Секвенирование всего генома

Эта стратегия разбивает геном на фрагменты, достаточно малые для секвенирования, а затем собирает их заново, просто ища перекрытия в последовательности каждого фрагмента. Это позволяет избежать трудоемкого процесса создания физической карты (Рисунок ( PageIndex {2} )). Однако он требует гораздо большего числа реакций секвенирования, чем метод клон за клоном, потому что в подходе дробовика нет способа избежать секвенирования избыточных фрагментов. Также возникает вопрос о возможности сборки полных хромосом на основе простого перекрытия последовательностей множества мелких фрагментов. Это особенно проблема, когда размер фрагментов меньше, чем длина повторяющейся области ДНК. Тем не менее, этот метод сейчас успешно продемонстрирован при почти полном секвенировании многих крупных геномов (рис, человека и многих других). Это текущая стандартная методология.

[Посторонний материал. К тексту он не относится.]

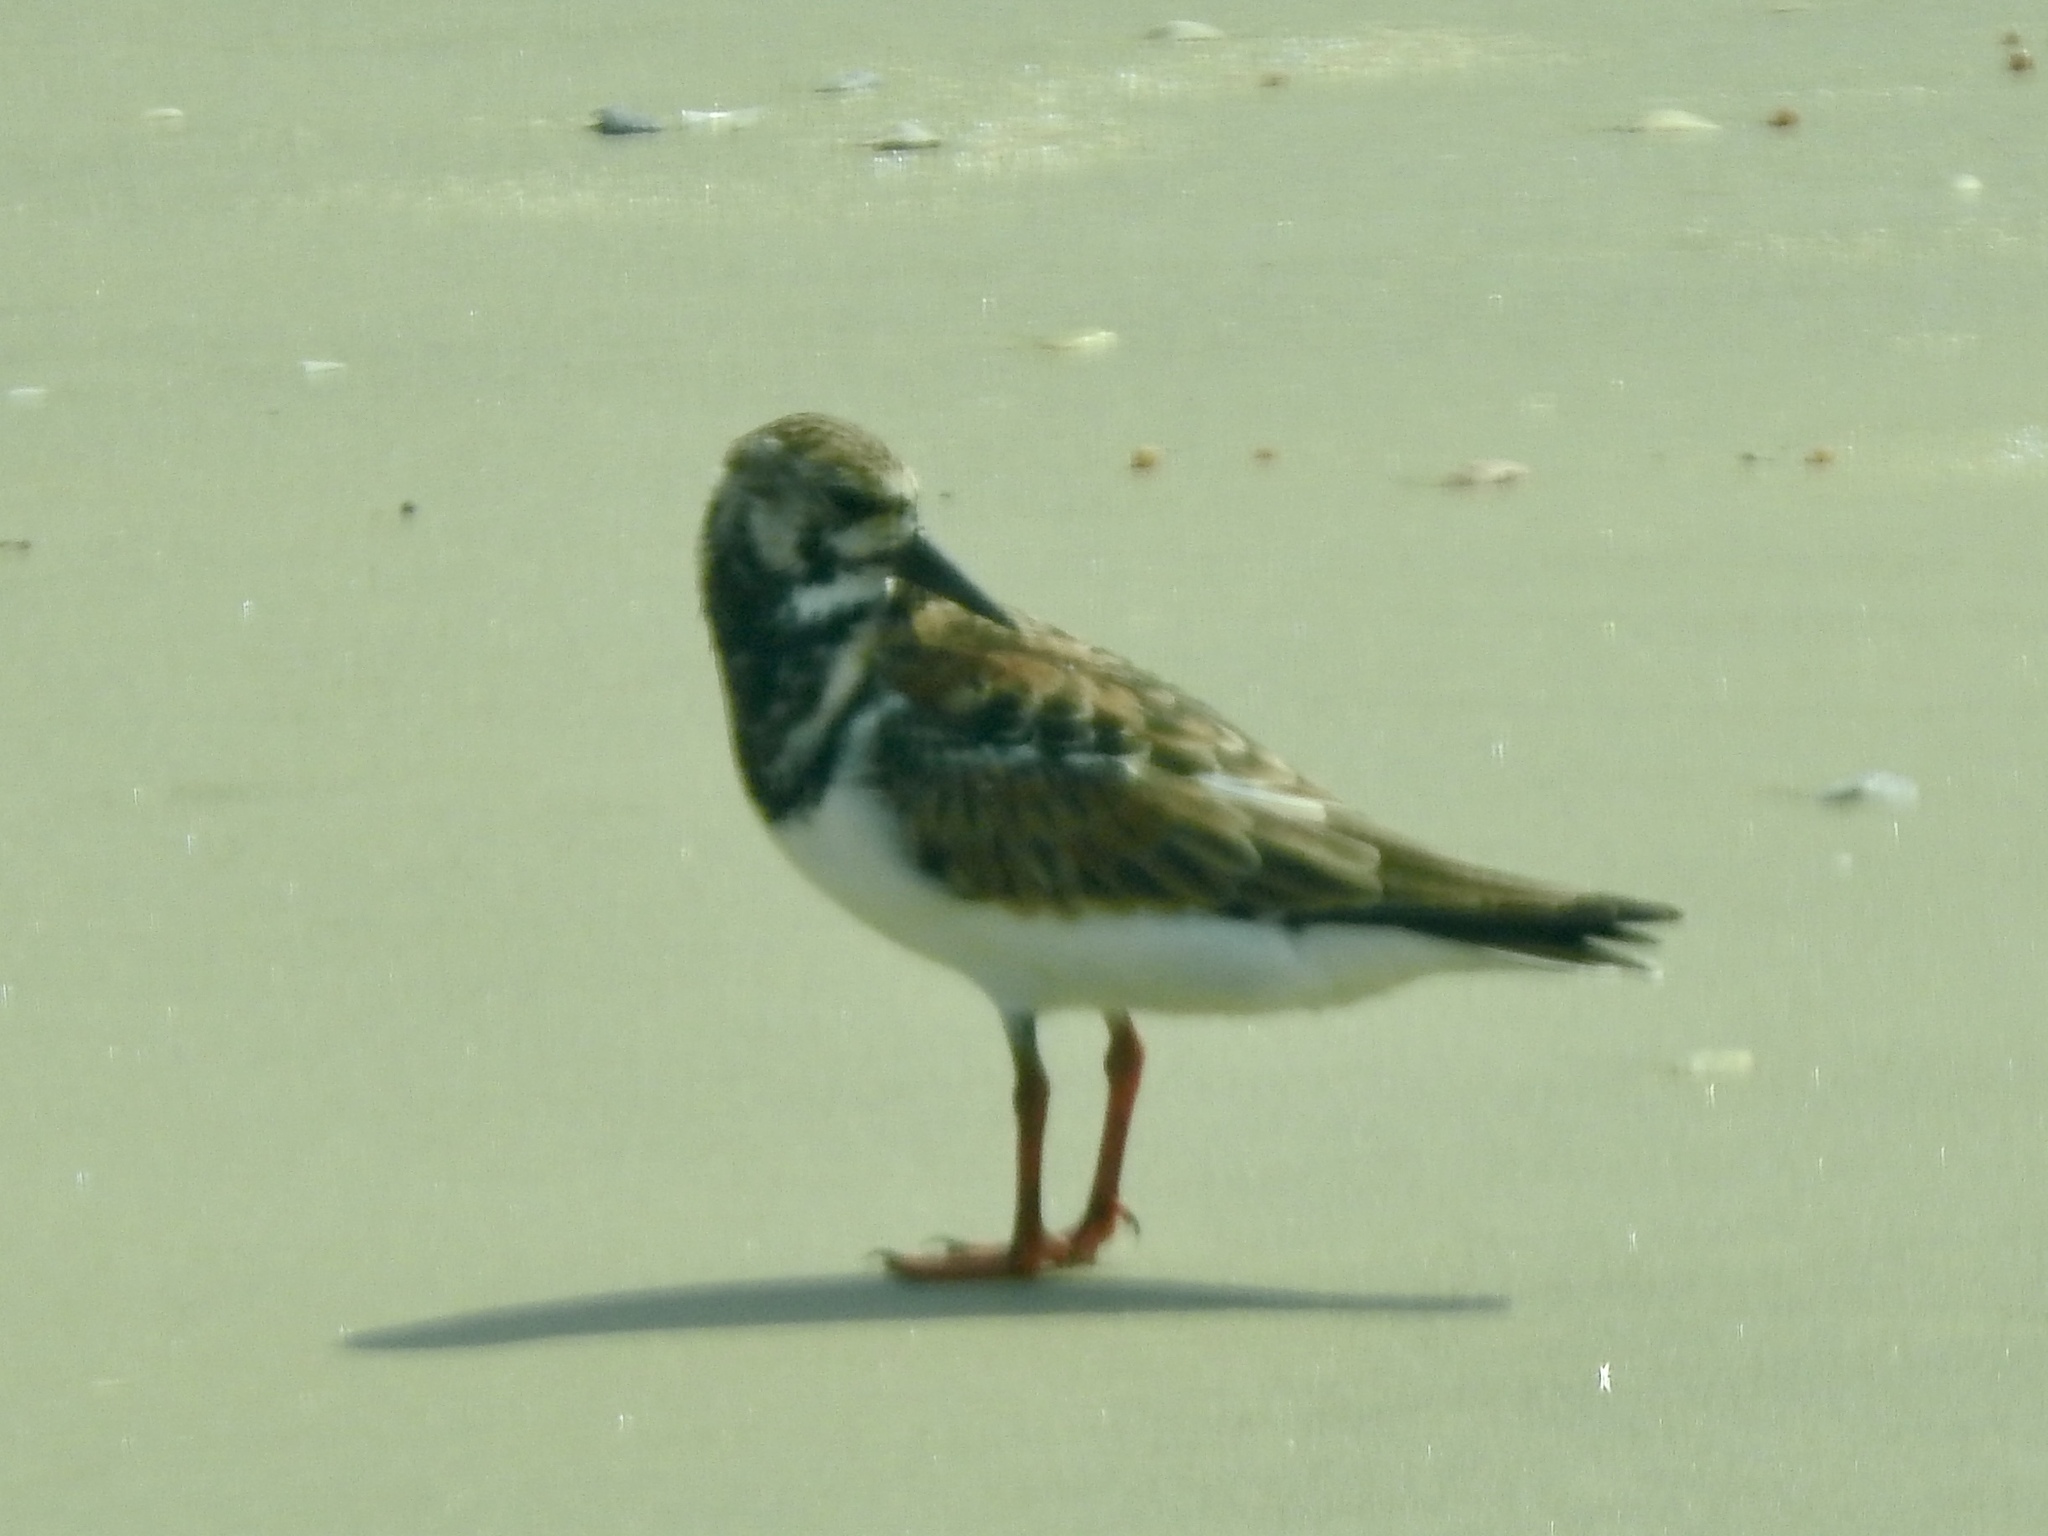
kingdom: Animalia
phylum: Chordata
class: Aves
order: Charadriiformes
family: Scolopacidae
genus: Arenaria
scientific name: Arenaria interpres
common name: Ruddy turnstone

Однако сборки из дробовика редко могут заполнить полные геномы. Например, геном человека основывался на сочетании последовательности дробовика и физического картирования для получения непрерывной последовательности для длины каждого плеча каждой хромосомы. Обратите внимание, что из-за очень повторяющейся природы центромерной и теломерной ДНК проекты секвенирования редко включают эти гетерохроматические, бедные генами области.

Геномный анализ

Собранный геном - это цепочка из миллионов A, C, G, T. Какие из них представляют собой нуклеотиды, кодирующие белки, и какие из них представляют другие особенности генов и их регуляторных элементов? Процесс геном аннотация полагается на компьютеры для определения таких функций, как стартовые и стоп-кодоны, интроны, экзоны и сайты сплайсинга. Однако некоторые из прогнозов, сделанных этими программами, являются полностью точными, и большинство из них необходимо проверить экспериментально для любого гена особой важности или интереса.


Смотреть видео: Константин Северинов. Введение в молекулярную биологию. Лекция 1: Клетки, Гены, ДНК. (August 2022).